Farthest Nodes in a Tree（树的直径）

Farthest Nodes in a Tree

Time Limit:2000MS     Memory
Limit:32768KB     64bit IO Format:%lld
& %llu
Submit Status

Description

Given a tree (a connected graph with no cycles), you have to find the farthest nodes in the tree. The edges of the tree are weighted and undirected. That means you have to find two nodes in the tree whose distance is maximum amongst all nodes.

Input

Input starts with an integer T (≤ 10), denoting the number of test cases.
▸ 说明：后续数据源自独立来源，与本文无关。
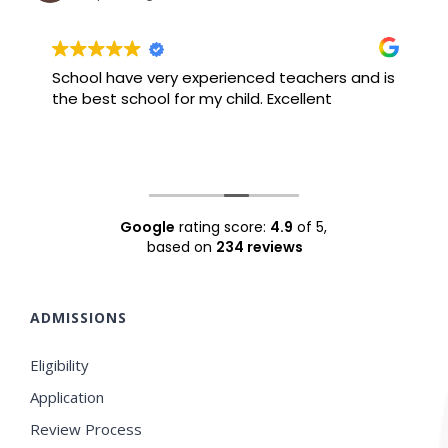
School have very experienced teachers and is
B
the best school for my child. Excellent
F
Google
rating score:
4.9
of 5,
based on
234 reviews
ADMISSIONS
Eligibility
Application
Review Process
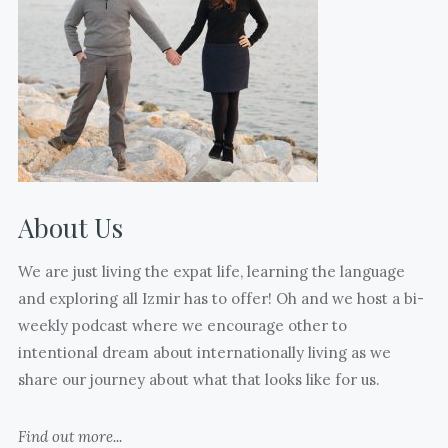
17)
kids
days
who
till
are
freedom.
also
(Sorry
mothering
your
mentors
eyes
to
are
us.
closed
About Us
What
@jasoninturkey
many
)
We are just living the expat life, learning the language
joyful
and exploring all Izmir has to offer! Oh and we host a bi-
and
weekly podcast where we encourage other to
hard
intentional dream about internationally living as we
moments
share our journey about what that looks like for us.
and
thoughts
Find out more...
I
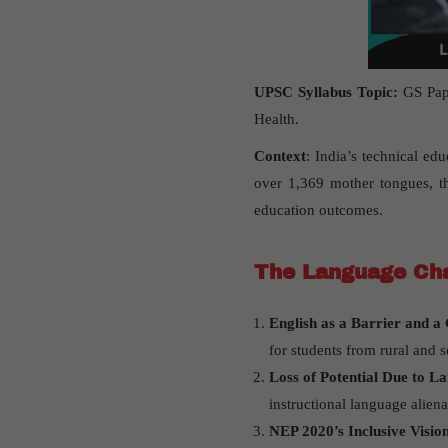
UPSC Syllabus Topic:
GS Pape
Health.
Context
: India’s technical ed
over 1,369 mother tongues, th
education outcomes.
The Language Cha
English as a Barrier and 
for students from rural and s
Loss of Potential Due to L
instructional language alien
NEP 2020
’
s Inclusive Visio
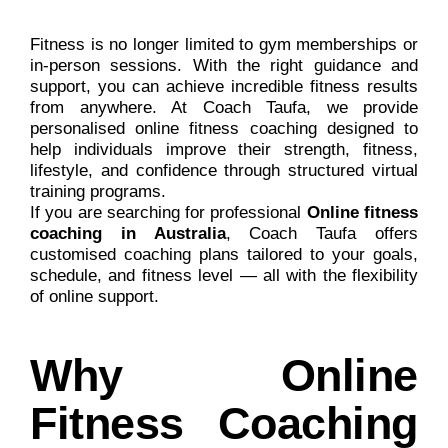
Fitness is no longer limited to gym memberships or
in-person sessions. With the right guidance and
support, you can achieve incredible fitness results
from anywhere. At Coach Taufa, we provide
personalised online fitness coaching designed to
help individuals improve their strength, fitness,
lifestyle, and confidence through structured virtual
training programs.
If you are searching for professional
Online fitness
coaching in Australia
, Coach Taufa offers
customised coaching plans tailored to your goals,
schedule, and fitness level — all with the flexibility
of online support.
Why Online
Fitness Coaching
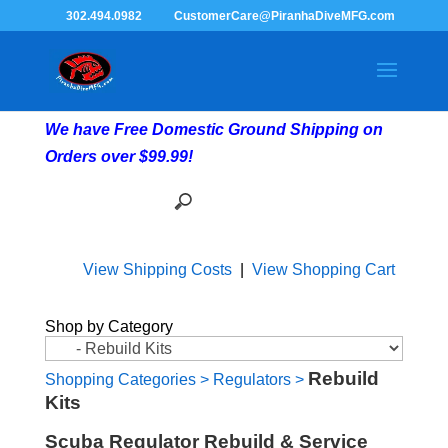
302.494.0982
CustomerCare@PiranhaDiveMFG.com
We have Free Domestic Ground Shipping on
Orders over $99.99!
View Shipping Costs
|
View Shopping Cart
Shop by Category
Rebuild
Shopping Categories
>
Regulators
>
Kits
Scuba Regulator Rebuild & Service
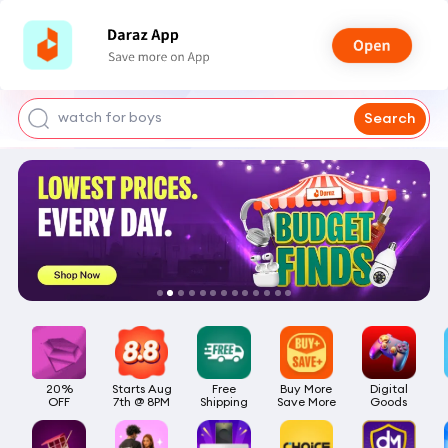
smart watch
power bank
watch for boys
Search
bags for girls
earings for girls
20%

Starts Aug

Free

Buy More

Digital

OFF
7th @ 8PM
Shipping
Save More
Goods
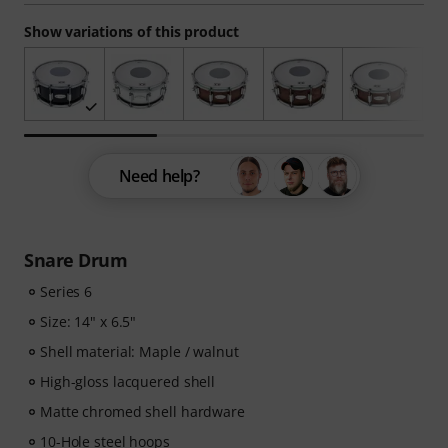
Show variations of this product
Need help?
Snare Drum
Series 6
Size: 14" x 6.5"
Shell material: Maple / walnut
High-gloss lacquered shell
Matte chromed shell hardware
10-Hole steel hoops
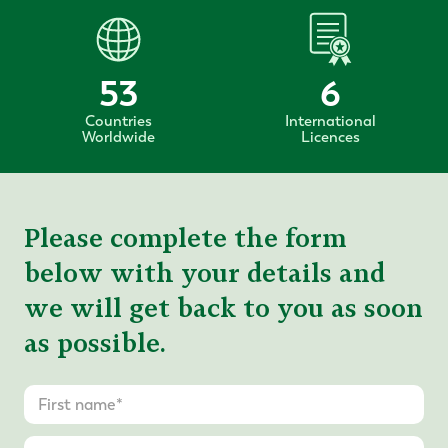
53
6
Countries
International
Worldwide
Licences
Please complete the form
below with your details and
we will get back to you as soon
as possible.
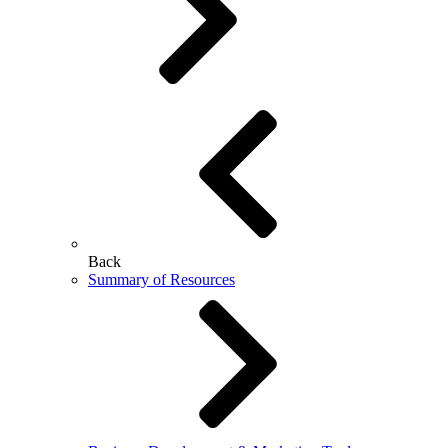
Back
Summary of Resources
Each case starts with an integer n (2 ≤ n ≤ 30000) denoting the total number of nodes in the tree. The nodes are numbered from 0 to n-1. Each of the next n-1 lines will contain three integers u
v w (0 ≤ u, v < n, u ≠ v, 1 ≤ w ≤ 10000) denoting that node u and v are connected by an edge whose weight is w. You can assume that the input will form a valid tree.

Output

For each case, print the case number and the maximum distance.

Sample Input

2

4

0 1 20

1 2 30

2 3 50

5

0 2 20

2 1 10

0 3 29

0 4 50

Sample Output

Case 1: 100

Case 2: 80

介个题就是求树的直径，但是自己还是不理解，没弄明白，代码不AC。
测试样例都过了，还找不到原因。。。。。

错误代码：

#include <cstdio>
#include <iostream>
#include <algorithm>
#include <cmath>
#include <cstring>
#include <queue>
#define M 30000+10

using namespace std;

struct Edge{
int from,to,val,next;
};
Edge edge[M*4];
int head[M];//每一个节点的头位置
int edgenum;//总边数
int u,v,w,n;
int ans;    //最后结果
int tnode;  //记录S-T的端点
int dist[M];//以该点结尾的最长路
bool vis[M];//标记节点是否被访问

void init(){
memset(head,-1,sizeof(head));
tnode=0;edgenum=0;
}

void addeage(int u,int v,int w)
{
edge[edgenum].from=u;
edge[edgenum].to=v;
edge[edgenum].val=w;
edge[edgenum].next=head[u];
head[u]=edgenum;
edgenum++;
}

void BFS(int s)
{
ans=0;
memset(dist,0,sizeof(dist));
memset(vis,false,sizeof(vis));
queue<int > q;
vis[s]=true;dist[s]=0;ans=0;
q.push(s);
while(!q.empty())
{
int u=q.front();
q.pop();
for(int i=head[u];i!=-1;i=edge[i].next)
{
int v=edge[i].to;
if(!vis[v])
{
if(dist[v]<dist[u]+edge[i].val)
{
dist[v]=dist[u]+edge[i].val;
}
vis[v]=true;
q.push(v);
}
}
}
for(int i=0;i<n;i++)
{
if(ans<dist[i])
{
ans=dist[i];
tnode=i;
}
}
}

int main()
{
int t,k=0;
scanf("%d",&t);
while(t--)
{
init();
scanf("%d",&n);
for(int i=1;i<n;i++)
{
scanf("%d%d%d",&u,&v,&w);
addeage(u,v,w);
addeage(v,u,w);
}
BFS(0);
BFS(tnode);
printf("Case %d: %d\n",++k,ans);
}
return 0;
}